_Provided text_.
UNITED STATES OF AMERICA,
v.
KENNETH E. MAHAFFY, JR., TIMOTHY J. O'CONNELL, DAVID G. GHYSELS, JR., ROBERT F. MALIN, LINUS NWAIGWE, MICHAEL A. PICONE, AND KEEVIN H. LEONARD, DEFENDANTS.



The opinion of the court was delivered by: Glasser, United States Senior District Judge

MEMORANDUM AND ORDER

INTRODUCTION

In this prosecution, defendants Kenneth E. Mahaffy, Jr. ("Mahaffy"), Timothy J. O'Connell ("O'Connell"), David G. Ghysels, Jr. ("Ghysels"), Robert F. Malin ("Malin"), Linus Nwaigwe ("Nwaigwe"), Michael A. Picone ("Picone"), and Keevin H. Leonard ("Leonard"), have been charged in an Indictment alleging securities fraud offenses pursuant to 18 U.S.C. §§ 1348 and 1349; and conspiracy to violate and violation of the Travel Act, 18 U.S.C. §§ 371, 1952(a)(3). O'Connell is also charged with conspiracy to commit witness tampering and witness tampering, 18 U.S.C. § 1512. O'Connell, Mahaffy, Nwaigwe, and Picone are charged with the making of false statements in violation of 18 U.S.C. § 1001. Before the Court are defendants' motions to dismiss for insufficiency of the Indictment and lack of venue.

BACKGROUND ALLEGATIONS

The charges in this case stem from an alleged operation in which day trading defendants made payments to defendant stockbrokers for access to non-public information. The non-public information concerned pending orders, from institutional clients of the brokerage firms, for the purchase or sale of large blocks of securities. The day trading defendants, and others, used that information to purchase or sell the subject securities prior to the brokerage firms' execution of their clients' orders. The Indictment describes this operation as a "front-running" scheme, which: harms a brokerage firm's customers because it allows the stock trader to take advantage of limited opportunities to purchase and sell the same securities in which the firm's customers are interested before the customers are able to do so. As a result, the firm's customers may not obtain as favorable a price as they would have absent the front-running.

(Id., ¶ 15).

_Data extract_.
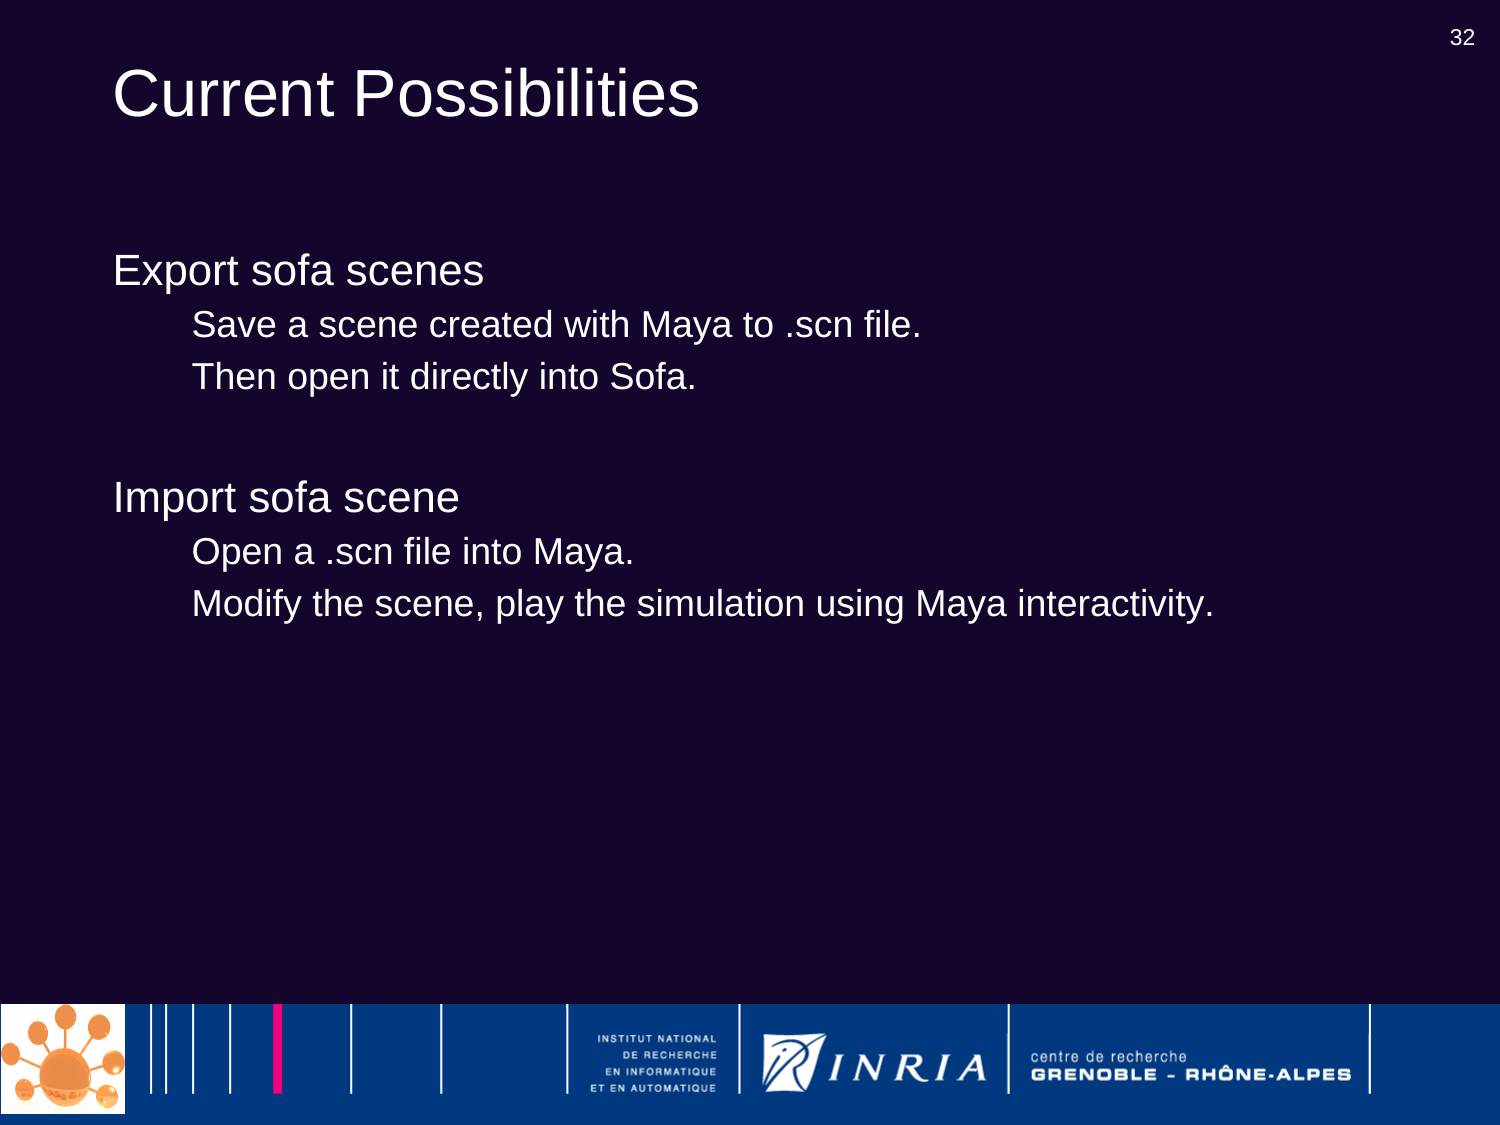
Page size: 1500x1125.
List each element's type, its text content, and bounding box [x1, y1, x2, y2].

title Current Possibilities [112, 7, 1474, 181]
picture [0, 1004, 1500, 1125]
list Export sofa scenes Save a scene created with Maya to .scn file. Then open it directly into Sofa. Import sofa scene Open a .scn file into Maya. Modify the scene, play the simulation using Maya interactivity. [112, 245, 1476, 637]
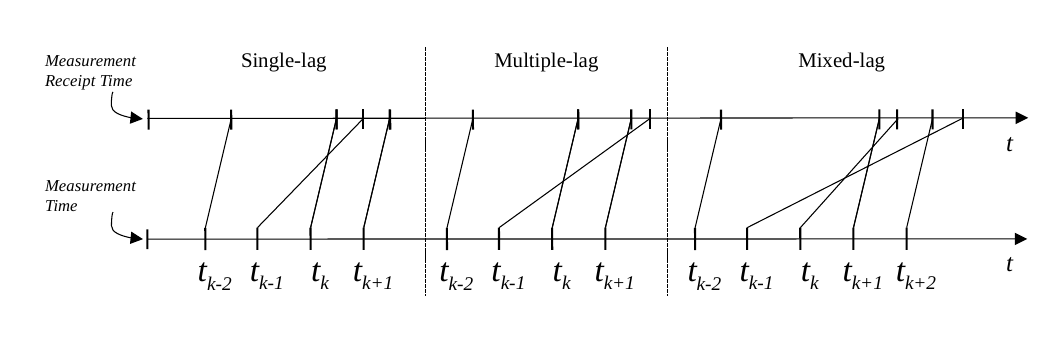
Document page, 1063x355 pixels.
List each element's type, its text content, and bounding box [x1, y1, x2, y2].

text_box tk [268, 240, 321, 301]
text_box tk+1 [321, 240, 425, 301]
text_box t [991, 119, 1028, 159]
text_box tk [509, 240, 563, 301]
text_box tk+1 [811, 240, 864, 301]
text_box t [991, 239, 1028, 279]
text_box Multiple-lag [425, 39, 668, 80]
text_box tk-1 [215, 240, 268, 301]
text_box tk-1 [456, 240, 509, 301]
text_box tk-1 [704, 240, 757, 301]
text_box tk+1 [563, 240, 667, 301]
text_box tk-2 [652, 241, 757, 302]
text_box Measurement Time [30, 167, 209, 208]
text_box Mixed-lag [668, 39, 1017, 80]
text_box tk-2 [162, 241, 267, 302]
text_box Measurement Receipt Time [30, 42, 209, 82]
text_box Single-lag [142, 39, 425, 80]
text_box tk+2 [864, 240, 968, 301]
text_box tk-2 [404, 241, 509, 302]
text_box tk [757, 240, 811, 301]
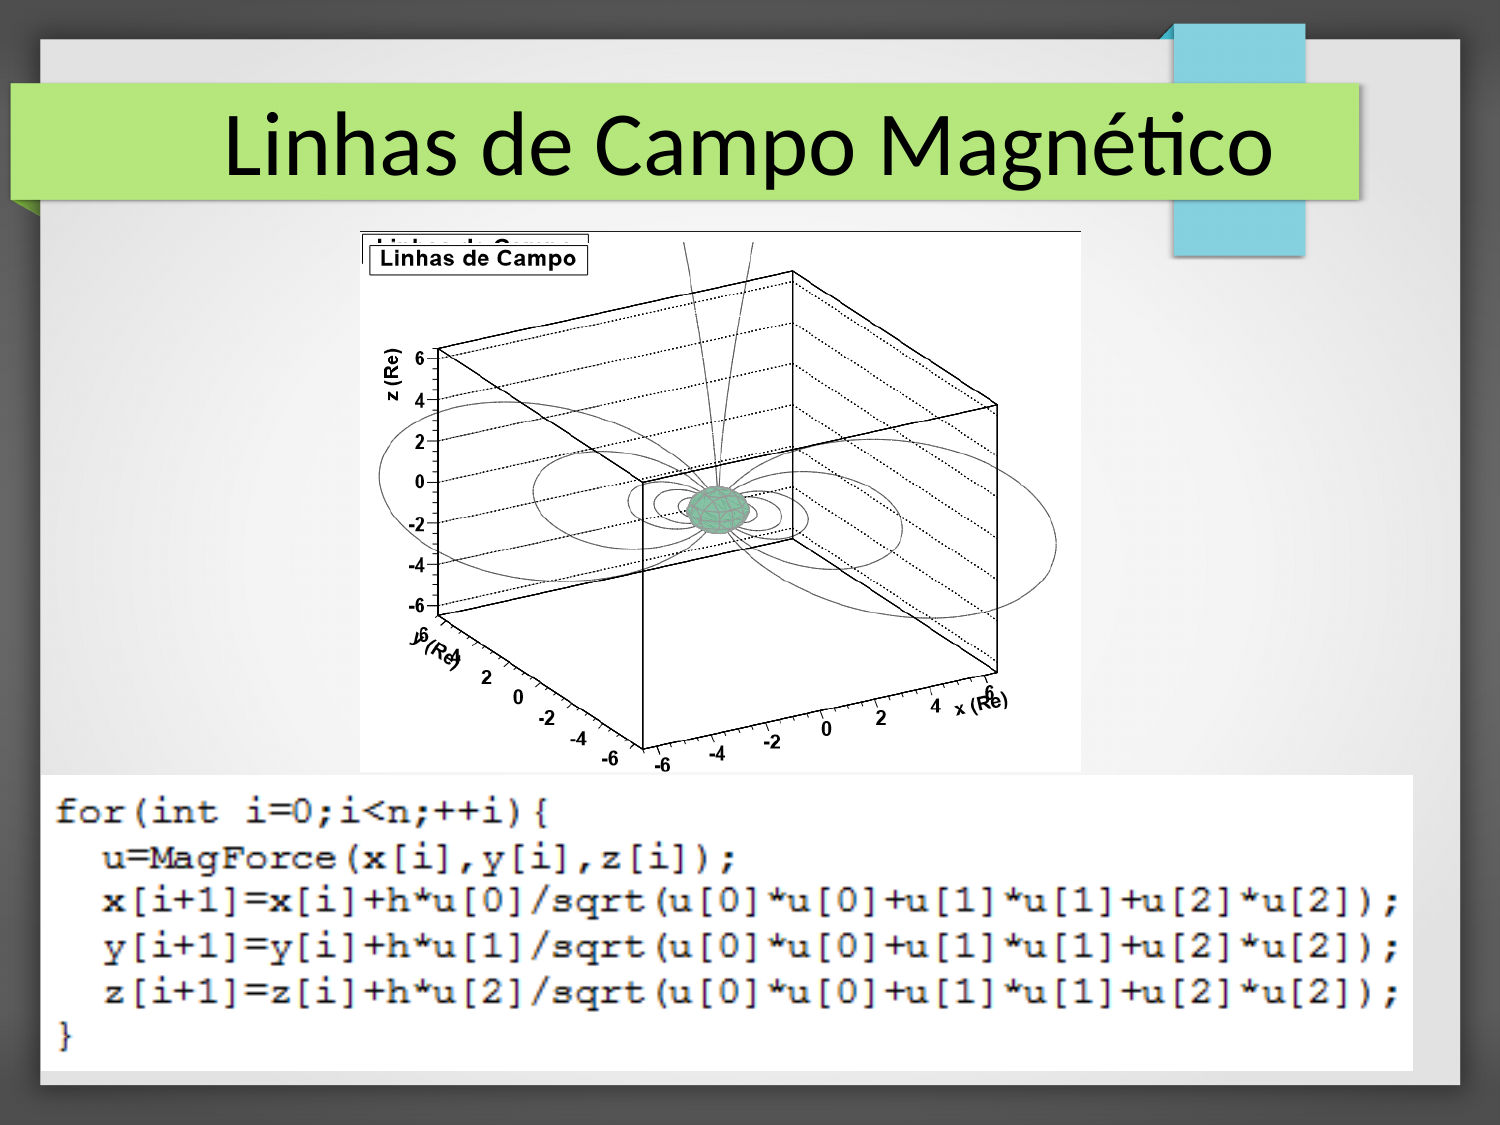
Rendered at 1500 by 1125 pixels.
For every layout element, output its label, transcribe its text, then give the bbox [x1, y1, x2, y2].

picture [0, 0, 1500, 1125]
text_box Linhas de Campo Magnético [74, 45, 1425, 233]
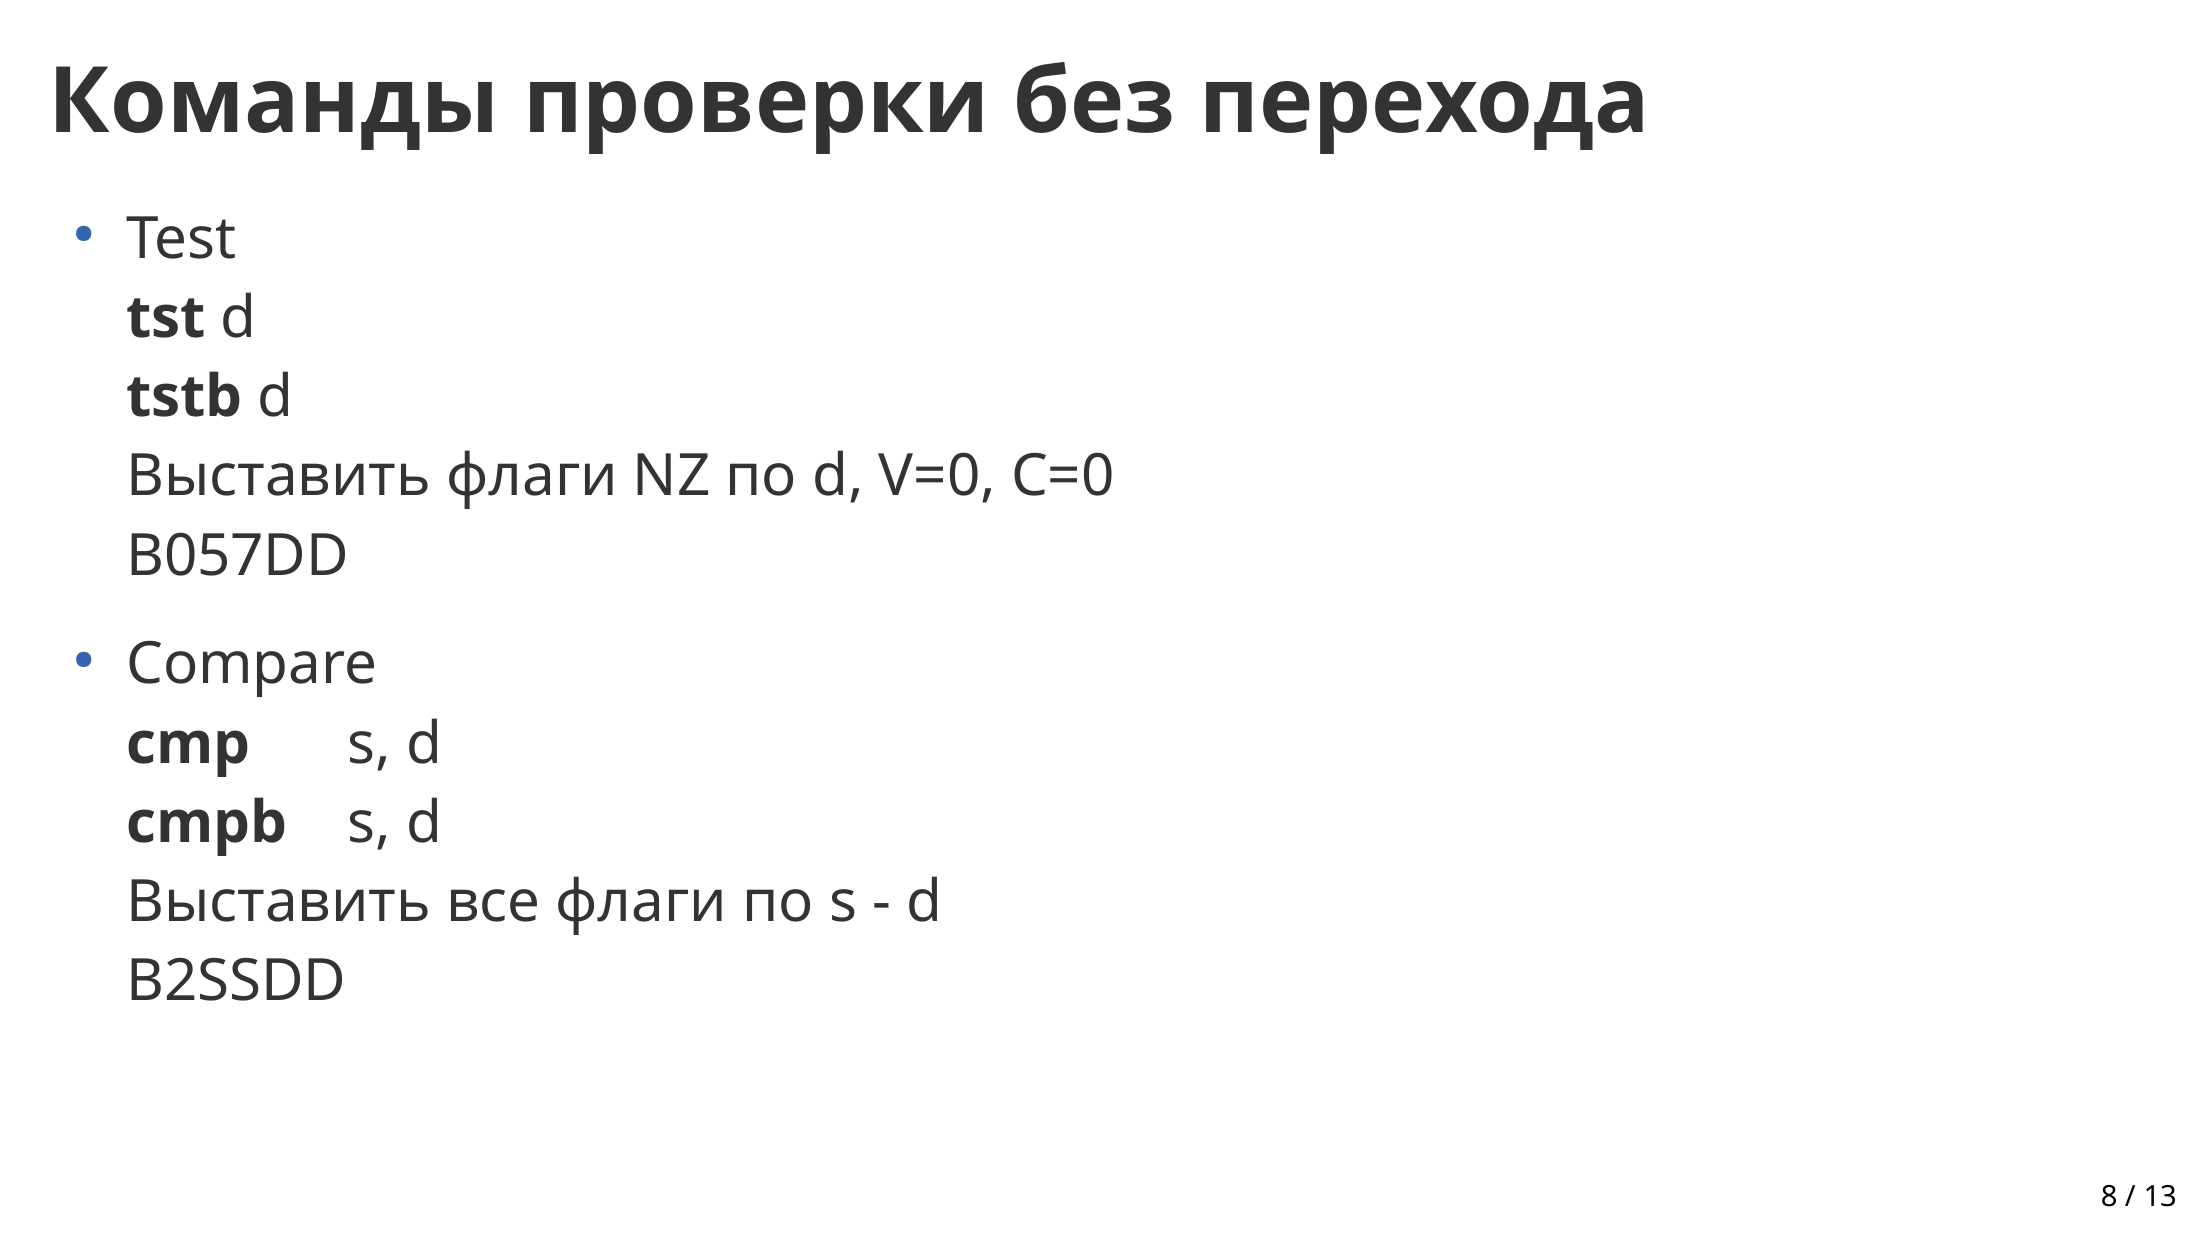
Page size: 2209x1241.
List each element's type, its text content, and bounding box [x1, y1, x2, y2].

title Команды проверки без перехода [48, 34, 2174, 160]
list Test tst d tstb d Выставить флаги NZ по d, V=0, С=0 B057DD Compare cmp s, d cmpb s, d Выставить все флаги по s - d B2SSDD [55, 195, 1690, 1177]
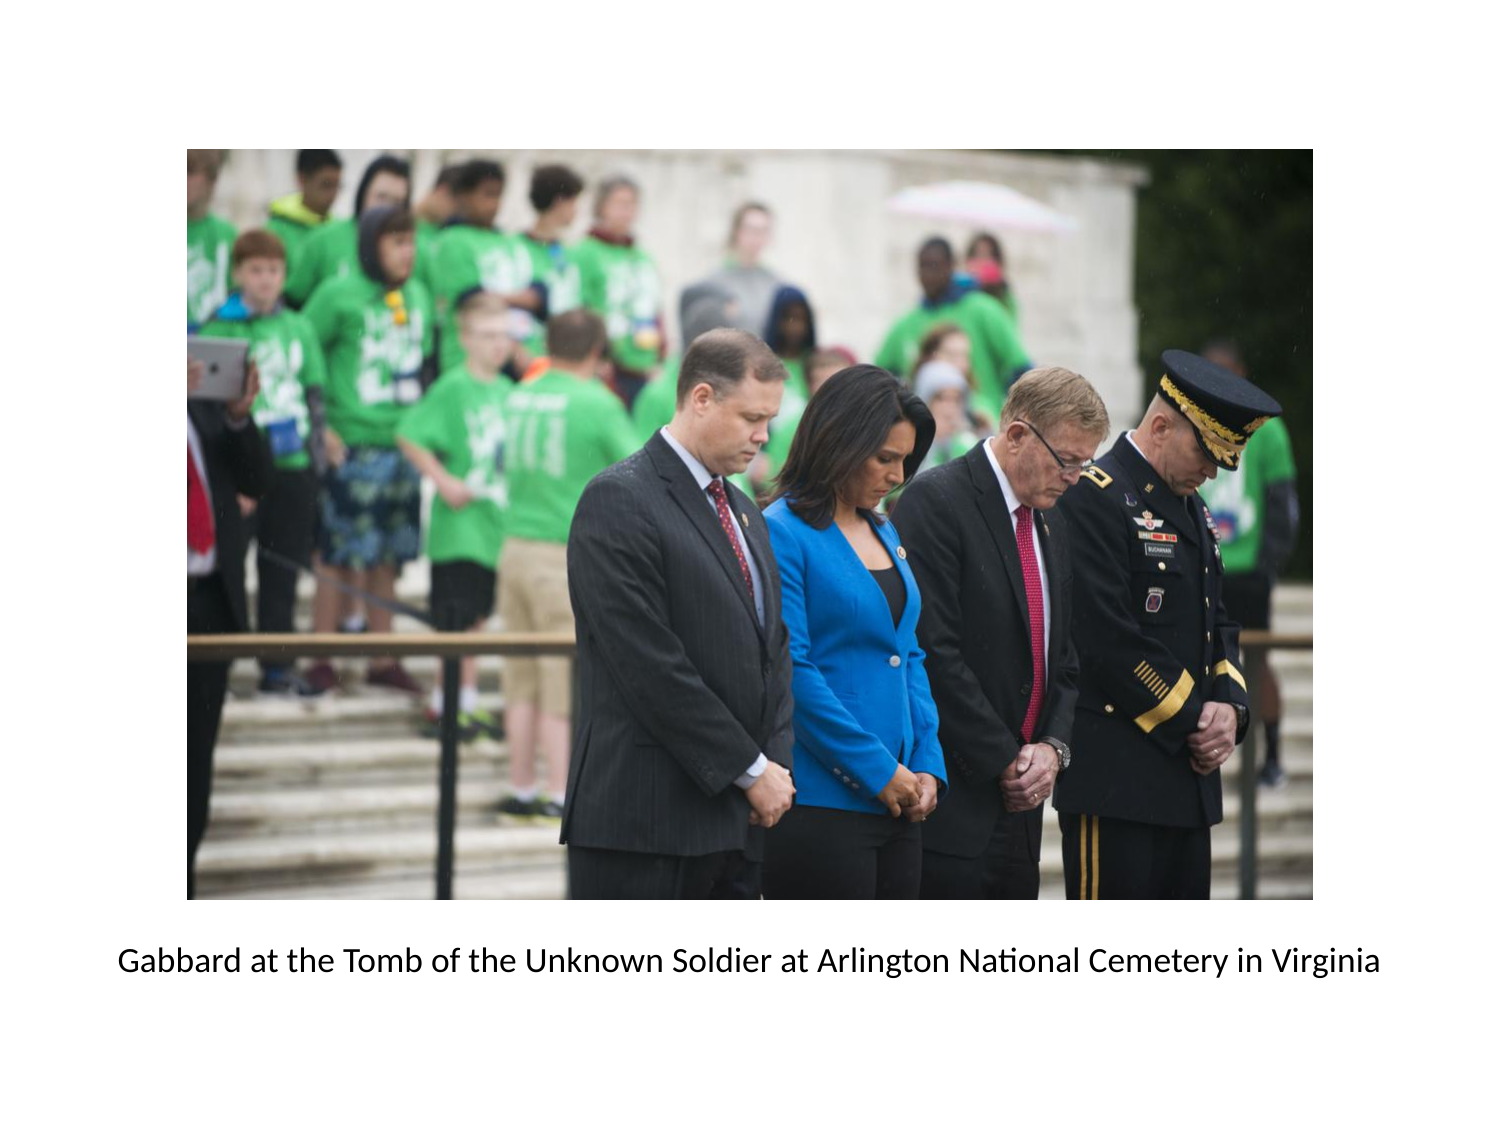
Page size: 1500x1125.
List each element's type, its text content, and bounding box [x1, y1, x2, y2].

text_box Gabbard at the Tomb of the Unknown Soldier at Arlington National Cemetery in Virginia [102, 929, 1398, 988]
picture [187, 149, 1313, 900]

_Problem to work on_. Copy the court opinion from "INTRODUCTION" to "lack of venue.", switching "Indictment" to "Charging Document" each time it appears.

_Task solution_.
INTRODUCTION

In this prosecution, defendants Kenneth E. Mahaffy, Jr. ("Mahaffy"), Timothy J. O'Connell ("O'Connell"), David G. Ghysels, Jr. ("Ghysels"), Robert F. Malin ("Malin"), Linus Nwaigwe ("Nwaigwe"), Michael A. Picone ("Picone"), and Keevin H. Leonard ("Leonard"), have been charged in an Charging Document alleging securities fraud offenses pursuant to 18 U.S.C. §§ 1348 and 1349; and conspiracy to violate and violation of the Travel Act, 18 U.S.C. §§ 371, 1952(a)(3). O'Connell is also charged with conspiracy to commit witness tampering and witness tampering, 18 U.S.C. § 1512. O'Connell, Mahaffy, Nwaigwe, and Picone are charged with the making of false statements in violation of 18 U.S.C. § 1001. Before the Court are defendants' motions to dismiss for insufficiency of the Charging Document and lack of venue.